### WORK REQUEST
Figure out the number of lines in the entries that hold the string "index", then give that number and nothing else.

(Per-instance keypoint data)

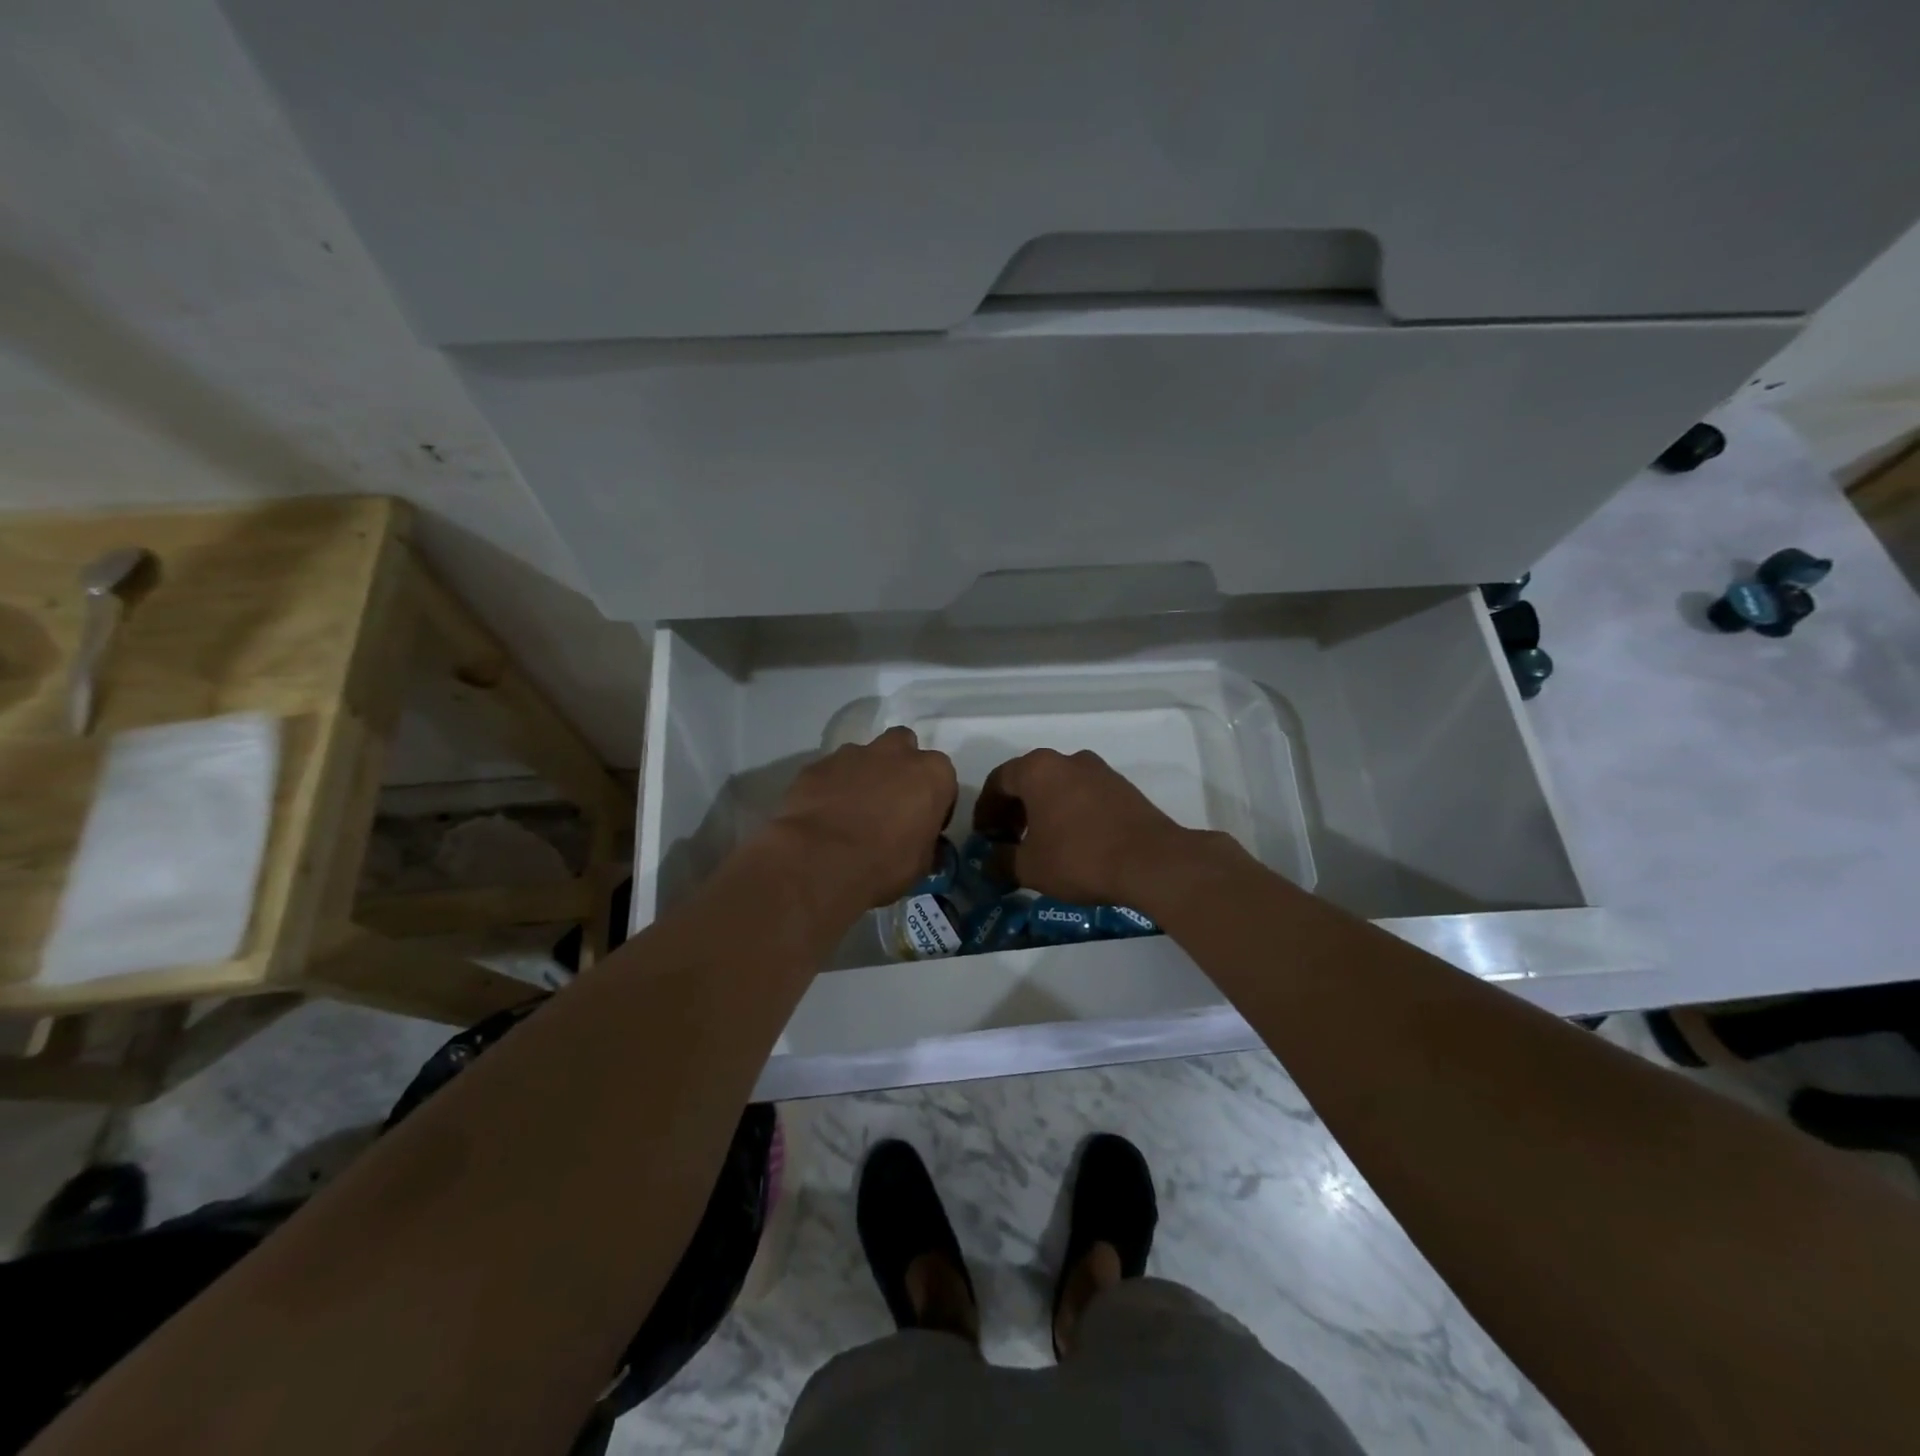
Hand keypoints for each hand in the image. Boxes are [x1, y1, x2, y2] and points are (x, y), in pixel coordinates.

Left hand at [767, 727, 957, 907]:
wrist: (821, 862)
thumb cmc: (885, 864)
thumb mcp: (922, 863)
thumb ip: (926, 842)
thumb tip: (923, 843)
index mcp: (931, 773)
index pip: (942, 778)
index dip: (933, 800)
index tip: (923, 822)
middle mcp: (895, 753)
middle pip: (903, 746)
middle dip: (899, 767)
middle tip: (890, 801)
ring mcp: (852, 754)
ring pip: (864, 756)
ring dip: (863, 776)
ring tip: (852, 811)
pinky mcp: (817, 766)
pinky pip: (831, 773)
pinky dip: (831, 787)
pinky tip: (824, 815)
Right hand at [973, 748, 1199, 907]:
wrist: (1152, 861)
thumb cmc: (1079, 857)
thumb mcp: (1029, 867)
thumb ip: (1000, 861)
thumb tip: (987, 862)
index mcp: (1038, 769)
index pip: (997, 781)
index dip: (985, 810)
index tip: (984, 837)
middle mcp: (1067, 759)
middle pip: (1028, 780)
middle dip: (1013, 810)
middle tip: (1008, 840)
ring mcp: (1099, 770)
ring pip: (1057, 786)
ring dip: (1042, 810)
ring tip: (1040, 843)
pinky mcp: (1122, 786)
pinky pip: (1082, 794)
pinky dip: (1068, 811)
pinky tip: (1072, 841)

### THE ANSWER
8